Here’a Ingram with Austin in February 1983, performing “Baby, Come To Me” for the Dutch TV program “Top Pop.”
The duet with Austin was just the beginning of a string of hit duets. Next was "Yah Mo B There," with Michael McDonald, in 1983.
According to Michael McDonald, "Yah Mo B There" is based on the original Hebrew name for God (Yahweh), and was originally called "Yahweh Be There." The title was James Ingram's idea: "We were talking about how to say 'God will be there' without scaring most of the audience away."
It was co-written and produced by Quincy Jones (who does the African style sounds in the song) and Rod Temperton, who later wrote "Sweet Freedom" for McDonald (the theme from Running Scared).
The song is a duet between the soul singers Michael McDonald and James Ingram. They wrote it after Quincy Jones asked them to collaborate on a song for Ingram's album It's Your Night, which Jones was producing. The wrote a few songs that didn't pass muster with Jones before landing on "Yah Mo B There." McDonald and Ingram didn't know each other very well when they started, but they became good friends by the end of the process.
"I really wanted to get one on that album," McDonald told Classic Pop magazine. "I love James' voice and we became best friends."
Ingram and McDonald performed the song live for the 2001 “Michael McDonald - A Gathering of Friends” concert film.
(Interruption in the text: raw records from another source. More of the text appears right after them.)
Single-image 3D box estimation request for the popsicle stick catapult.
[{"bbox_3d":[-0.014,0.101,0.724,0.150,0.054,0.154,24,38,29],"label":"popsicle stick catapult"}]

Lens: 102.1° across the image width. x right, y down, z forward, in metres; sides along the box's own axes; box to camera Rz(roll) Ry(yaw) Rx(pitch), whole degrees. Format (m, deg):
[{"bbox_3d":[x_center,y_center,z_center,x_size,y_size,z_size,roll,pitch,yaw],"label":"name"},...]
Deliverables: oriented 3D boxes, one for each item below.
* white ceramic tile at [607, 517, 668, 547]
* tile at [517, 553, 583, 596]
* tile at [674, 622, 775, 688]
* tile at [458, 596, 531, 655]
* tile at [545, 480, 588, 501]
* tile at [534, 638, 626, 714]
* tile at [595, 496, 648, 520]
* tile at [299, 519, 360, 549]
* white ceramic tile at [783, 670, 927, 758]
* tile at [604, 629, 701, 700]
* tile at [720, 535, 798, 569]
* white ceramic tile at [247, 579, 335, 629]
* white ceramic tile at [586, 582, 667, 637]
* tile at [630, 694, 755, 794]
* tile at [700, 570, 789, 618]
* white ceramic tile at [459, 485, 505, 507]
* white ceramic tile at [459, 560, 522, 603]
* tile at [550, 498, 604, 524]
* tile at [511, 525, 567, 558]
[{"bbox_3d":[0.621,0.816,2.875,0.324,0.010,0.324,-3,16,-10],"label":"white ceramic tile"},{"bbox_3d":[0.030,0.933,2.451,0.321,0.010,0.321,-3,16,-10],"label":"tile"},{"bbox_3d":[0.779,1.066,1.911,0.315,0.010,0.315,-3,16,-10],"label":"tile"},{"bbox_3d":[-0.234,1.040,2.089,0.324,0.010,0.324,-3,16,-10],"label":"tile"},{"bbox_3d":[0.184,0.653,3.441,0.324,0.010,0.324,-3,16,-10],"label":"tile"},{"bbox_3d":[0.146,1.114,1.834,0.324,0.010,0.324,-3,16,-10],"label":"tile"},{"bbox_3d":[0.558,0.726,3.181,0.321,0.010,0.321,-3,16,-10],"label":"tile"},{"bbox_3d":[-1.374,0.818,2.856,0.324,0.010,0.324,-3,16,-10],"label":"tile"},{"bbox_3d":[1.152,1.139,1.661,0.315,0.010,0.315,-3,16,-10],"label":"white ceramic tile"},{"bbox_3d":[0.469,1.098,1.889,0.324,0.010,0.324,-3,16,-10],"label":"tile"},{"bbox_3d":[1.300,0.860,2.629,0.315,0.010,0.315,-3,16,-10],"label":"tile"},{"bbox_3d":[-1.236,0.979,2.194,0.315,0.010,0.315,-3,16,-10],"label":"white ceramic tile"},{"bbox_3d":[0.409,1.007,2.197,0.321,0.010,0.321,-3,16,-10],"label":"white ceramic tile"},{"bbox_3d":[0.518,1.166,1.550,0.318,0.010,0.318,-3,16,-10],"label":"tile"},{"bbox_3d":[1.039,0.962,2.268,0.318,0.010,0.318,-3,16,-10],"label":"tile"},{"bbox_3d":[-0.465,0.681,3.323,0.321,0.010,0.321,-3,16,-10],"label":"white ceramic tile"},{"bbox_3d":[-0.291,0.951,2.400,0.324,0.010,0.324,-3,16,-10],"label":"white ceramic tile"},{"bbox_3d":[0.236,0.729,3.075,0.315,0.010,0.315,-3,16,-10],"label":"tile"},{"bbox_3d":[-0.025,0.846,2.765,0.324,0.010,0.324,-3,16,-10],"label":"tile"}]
Ingram recorded and performed a slew of duets over the next few years, with a wide spectrum of singers. A compilation, “Forever More,” was released in 1999.
Here are a few of my favorites:
1986: Ingram joined Linda Ronstadt to touch hearts with “Somewhere Out There,” from the animated film “An American Tail.”
1995: Love song legend Anita Baker joins Ingram one “When You Love Someone,” for the “Forget Paris” soundtrack.
1993: For the soundtrack to “Beethoven’s 2nd.” Ingram joined Dolly Parton for “The Day I Fall In Love,” which was nominated for an Academy Award. I was pleasantly surprised by the song.
The last album Ingram recorded was “Stand (in The Light)”in 2008. It was a return to his gospel roots. The opening lyrics to the titular song still resonate today.
In a time when the words of the truth are not spoken
There's a war... there is hatred tearing us apart
And the sea reaches high to horizons now broken
And the world is so weary and fighting and lost
You must go... go on and
[Chorus]
Stand in the light
You will hear your soul singing
Stand in the light
Close your eyes and you'll see all that goodness can be
It's love, real love...
Give it a listen.
I can’t possibly include all of my Ingram faves in one story, but look for more in the comments, where I hope you’ll also share your favorites.
James Ingram rests in love on his birthday—and every day. And if you didn’t know who he was before, you do now.